Research Paper Volume 13, Issue 13 pp 17285—17301

Figure 3. ZNRD1-AS1 targets the miR-9-5p/HSP90AA1 axis. (A) miR-9-5p binding site in the ZNRD1-AS1 sequence. (B) Relative luciferase activity of recombinant luciferase reporter wild-type mirGLO-ZNRD1-AS1 and mutant mirGLO-ZNRD1-AS1 in human embryonic kidney 293T cells cotransfected with miR-NC, miR-9-5p mimic, miR-NC inhibitor, or miR-9-5p inhibitor. (C) Relative ZNRD1-AS1 and miR-9-5p levels in RNA enriched by pulldowns.

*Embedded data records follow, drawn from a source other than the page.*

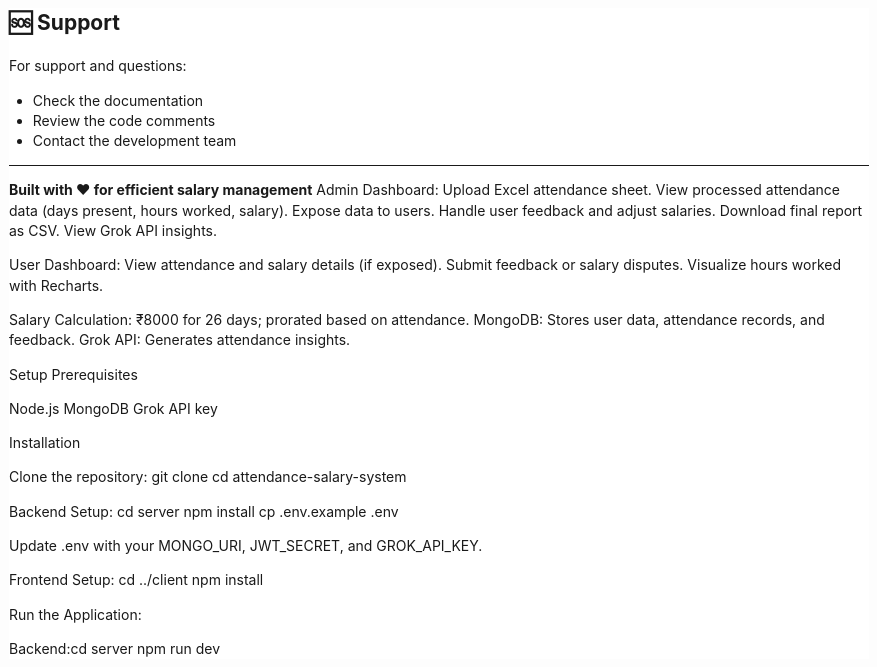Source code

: ## 🆘 Support

For support and questions:
- Check the documentation
- Review the code comments
- Contact the development team

---

**Built with ❤️ for efficient salary management**
Admin Dashboard:
Upload Excel attendance sheet.
View processed attendance data (days present, hours worked, salary).
Expose data to users.
Handle user feedback and adjust salaries.
Download final report as CSV.
View Grok API insights.


User Dashboard:
View attendance and salary details (if exposed).
Submit feedback or salary disputes.
Visualize hours worked with Recharts.


Salary Calculation: ₹8000 for 26 days; prorated based on attendance.
MongoDB: Stores user data, attendance records, and feedback.
Grok API: Generates attendance insights.

Setup
Prerequisites

Node.js
MongoDB
Grok API key

Installation

Clone the repository:
git clone <repository-url>
cd attendance-salary-system


Backend Setup:
cd server
npm install
cp .env.example .env

Update .env with your MONGO_URI, JWT_SECRET, and GROK_API_KEY.

Frontend Setup:
cd ../client
npm install


Run the Application:

Backend:cd server
npm run dev
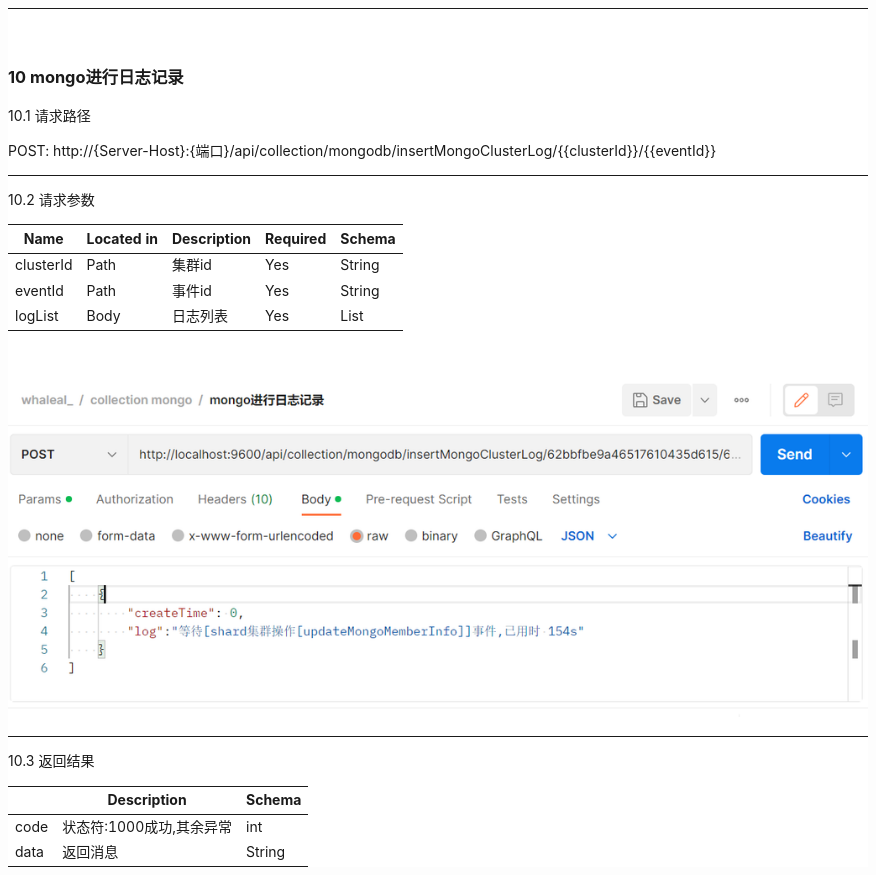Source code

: 
---

<br>


###  10 mongo进行日志记录


10.1 请求路径

POST: http://{Server-Host}:{端口}/api/collection/mongodb/insertMongoClusterLog/{{clusterId}}/{{eventId}}


---

10.2 请求参数


| Name                |     Located in     |           Description         |     Required    |        Schema   |
| -------------------|----------------------|-------------------------------|-----------------|-----------   |
|     clusterId        |      Path                |           集群id               |      Yes            | String
|     eventId        |         Path             |           事件id               |           Yes       |String
|     logList        |         Body             |         日志列表                 |             Yes     |List

<br>

![img_10.png](../../images/whalealPlatformImages//insertMongoClusterLog.png)

----

10.3 返回结果


|               |     Description    |           Schema              |  
| --------------|----------------------|---------------------------
| code        |   状态符:1000成功,其余异常 |         int              |    
| data       |         返回消息        |          String              | 
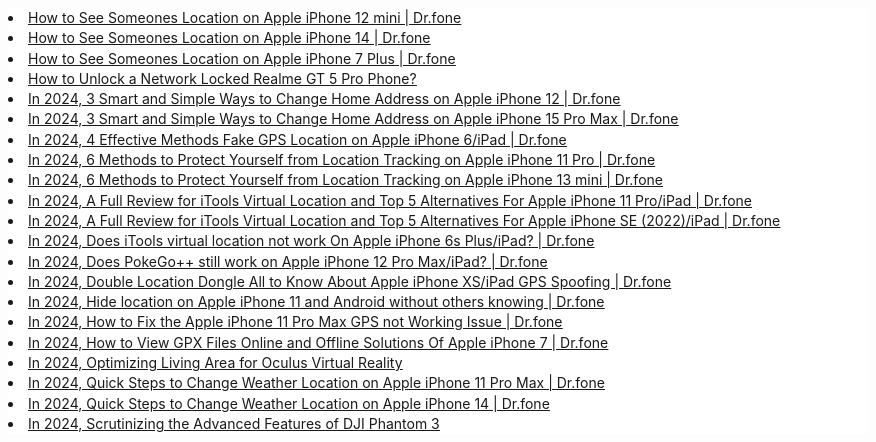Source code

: <li><a href="https://iphone-location.techidaily.com/how-to-see-someones-location-on-apple-iphone-12-mini-drfone-by-drfone-virtual-ios/"><u>How to See Someones Location on Apple iPhone 12 mini | Dr.fone</u></a></li>
<li><a href="https://iphone-location.techidaily.com/how-to-see-someones-location-on-apple-iphone-14-drfone-by-drfone-virtual-ios/"><u>How to See Someones Location on Apple iPhone 14 | Dr.fone</u></a></li>
<li><a href="https://iphone-location.techidaily.com/how-to-see-someones-location-on-apple-iphone-7-plus-drfone-by-drfone-virtual-ios/"><u>How to See Someones Location on Apple iPhone 7 Plus | Dr.fone</u></a></li>
<li><a href="https://easy-unlock-android.techidaily.com/how-to-unlock-a-network-locked-realme-gt-5-pro-phone-by-drfone-android/"><u>How to Unlock a Network Locked Realme GT 5 Pro Phone?</u></a></li>
<li><a href="https://iphone-location.techidaily.com/in-2024-3-smart-and-simple-ways-to-change-home-address-on-apple-iphone-12-drfone-by-drfone-virtual-ios/"><u>In 2024, 3 Smart and Simple Ways to Change Home Address on Apple iPhone 12 | Dr.fone</u></a></li>
<li><a href="https://iphone-location.techidaily.com/in-2024-3-smart-and-simple-ways-to-change-home-address-on-apple-iphone-15-pro-max-drfone-by-drfone-virtual-ios/"><u>In 2024, 3 Smart and Simple Ways to Change Home Address on Apple iPhone 15 Pro Max | Dr.fone</u></a></li>
<li><a href="https://iphone-location.techidaily.com/in-2024-4-effective-methods-fake-gps-location-on-apple-iphone-6ipad-drfone-by-drfone-virtual-ios/"><u>In 2024, 4 Effective Methods Fake GPS Location on Apple iPhone 6/iPad | Dr.fone</u></a></li>
<li><a href="https://iphone-location.techidaily.com/in-2024-6-methods-to-protect-yourself-from-location-tracking-on-apple-iphone-11-pro-drfone-by-drfone-virtual-ios/"><u>In 2024, 6 Methods to Protect Yourself from Location Tracking on Apple iPhone 11 Pro | Dr.fone</u></a></li>
<li><a href="https://iphone-location.techidaily.com/in-2024-6-methods-to-protect-yourself-from-location-tracking-on-apple-iphone-13-mini-drfone-by-drfone-virtual-ios/"><u>In 2024, 6 Methods to Protect Yourself from Location Tracking on Apple iPhone 13 mini | Dr.fone</u></a></li>
<li><a href="https://iphone-location.techidaily.com/in-2024-a-full-review-for-itools-virtual-location-and-top-5-alternatives-for-apple-iphone-11-proipad-drfone-by-drfone-virtual-ios/"><u>In 2024, A Full Review for iTools Virtual Location and Top 5 Alternatives For Apple iPhone 11 Pro/iPad | Dr.fone</u></a></li>
<li><a href="https://iphone-location.techidaily.com/in-2024-a-full-review-for-itools-virtual-location-and-top-5-alternatives-for-apple-iphone-se-2022ipad-drfone-by-drfone-virtual-ios/"><u>In 2024, A Full Review for iTools Virtual Location and Top 5 Alternatives For Apple iPhone SE (2022)/iPad | Dr.fone</u></a></li>
<li><a href="https://iphone-location.techidaily.com/in-2024-does-itools-virtual-location-not-work-on-apple-iphone-6s-plusipad-drfone-by-drfone-virtual-ios/"><u>In 2024, Does iTools virtual location not work On Apple iPhone 6s Plus/iPad? | Dr.fone</u></a></li>
<li><a href="https://iphone-location.techidaily.com/in-2024-does-pokegoplusplus-still-work-on-apple-iphone-12-pro-maxipad-drfone-by-drfone-virtual-ios/"><u>In 2024, Does PokeGo++ still work on Apple iPhone 12 Pro Max/iPad? | Dr.fone</u></a></li>
<li><a href="https://iphone-location.techidaily.com/in-2024-double-location-dongle-all-to-know-about-apple-iphone-xsipad-gps-spoofing-drfone-by-drfone-virtual-ios/"><u>In 2024, Double Location Dongle All to Know About Apple iPhone XS/iPad GPS Spoofing | Dr.fone</u></a></li>
<li><a href="https://iphone-location.techidaily.com/in-2024-hide-location-on-apple-iphone-11-and-android-without-others-knowing-drfone-by-drfone-virtual-ios/"><u>In 2024, Hide location on Apple iPhone 11 and Android without others knowing | Dr.fone</u></a></li>
<li><a href="https://iphone-location.techidaily.com/in-2024-how-to-fix-the-apple-iphone-11-pro-max-gps-not-working-issue-drfone-by-drfone-virtual-ios/"><u>In 2024, How to Fix the Apple iPhone 11 Pro Max GPS not Working Issue | Dr.fone</u></a></li>
<li><a href="https://iphone-location.techidaily.com/in-2024-how-to-view-gpx-files-online-and-offline-solutions-of-apple-iphone-7-drfone-by-drfone-virtual-ios/"><u>In 2024, How to View GPX Files Online and Offline Solutions Of Apple iPhone 7 | Dr.fone</u></a></li>
<li><a href="https://extra-skills.techidaily.com/in-2024-optimizing-living-area-for-oculus-virtual-reality/"><u>In 2024, Optimizing Living Area for Oculus Virtual Reality</u></a></li>
<li><a href="https://iphone-location.techidaily.com/in-2024-quick-steps-to-change-weather-location-on-apple-iphone-11-pro-max-drfone-by-drfone-virtual-ios/"><u>In 2024, Quick Steps to Change Weather Location on Apple iPhone 11 Pro Max | Dr.fone</u></a></li>
<li><a href="https://iphone-location.techidaily.com/in-2024-quick-steps-to-change-weather-location-on-apple-iphone-14-drfone-by-drfone-virtual-ios/"><u>In 2024, Quick Steps to Change Weather Location on Apple iPhone 14 | Dr.fone</u></a></li>
<li><a href="https://extra-guidance.techidaily.com/in-2024-scrutinizing-the-advanced-features-of-dji-phantom-3/"><u>In 2024, Scrutinizing the Advanced Features of DJI Phantom 3</u></a></li>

After transfection with biotinylated ZNRD1-AS1 probe (50 μM) or random sequence probe (50 μM) for 24 h, BGC823 cells were harvested for the pull-down assay. (D) miR-9-5p binding site on 3’ UTR of HSP90AA1. (E) Relative luciferase activities of recombinant luciferase reporter wild-type mirGLO-3’ UTR and mutant mirGLO-3’ UTR when cotransfected with miR-NC, miR-9-5p mimic, miR-NC inhibitor, or miR-9-5p inhibitor. (F) Protein expression of HSP90AA1 in MGC803 and BGC823 cells transfected with siZNRD1-AS1 or siNC, as detected by western blotting. (G) Protein expression of HSP90AA1 in MGC803 and BGC823 cells transfected with siZNRD1-AS1 or siNC, detected by western blotting. *p <0.05, for miR-9-5p vs. miR-NC; ^#p <0.05, for miR-9-5p inhibitor vs. miR-NC inhibitor; ^&p <0.05, for biotin-ZNRD1-AS1 probe vs. biotin-random sequence control probe.